━━ Entries shown ━━
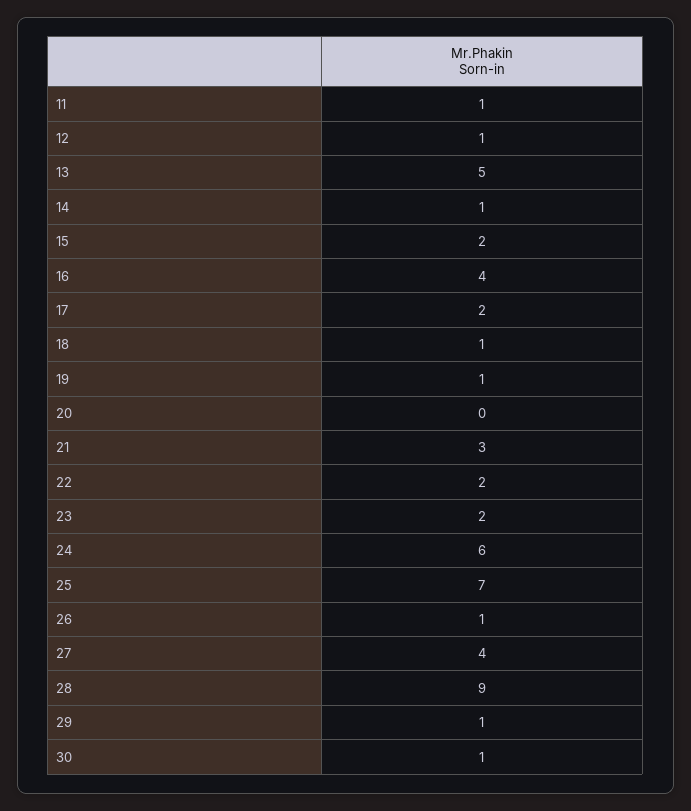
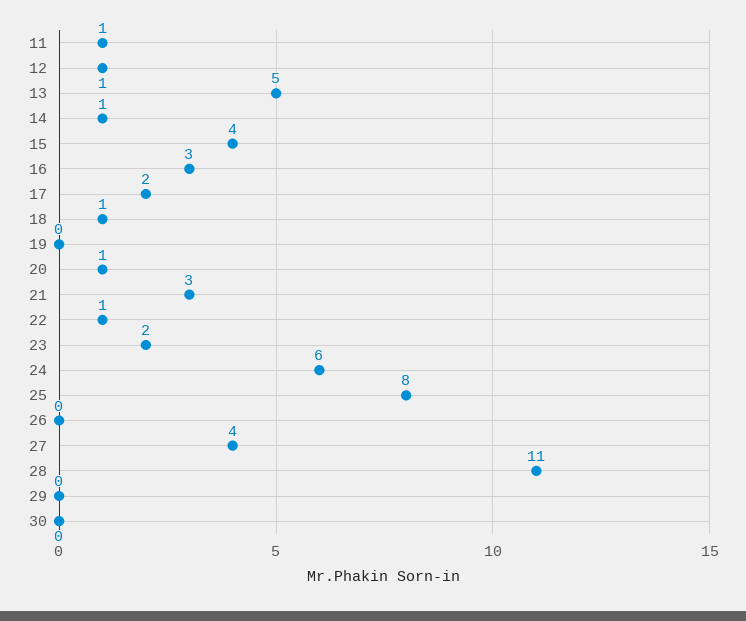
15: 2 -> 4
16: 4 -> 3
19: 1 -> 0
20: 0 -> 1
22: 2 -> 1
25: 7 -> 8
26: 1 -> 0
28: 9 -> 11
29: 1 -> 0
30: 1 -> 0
━━━
• [Assignment] Line by line, reproduce the material above exactly, leaving each picture out.

• [Output for this exercise]
15: 2 -> 4
16: 4 -> 3
19: 1 -> 0
20: 0 -> 1
22: 2 -> 1
25: 7 -> 8
26: 1 -> 0
28: 9 -> 11
29: 1 -> 0
30: 1 -> 0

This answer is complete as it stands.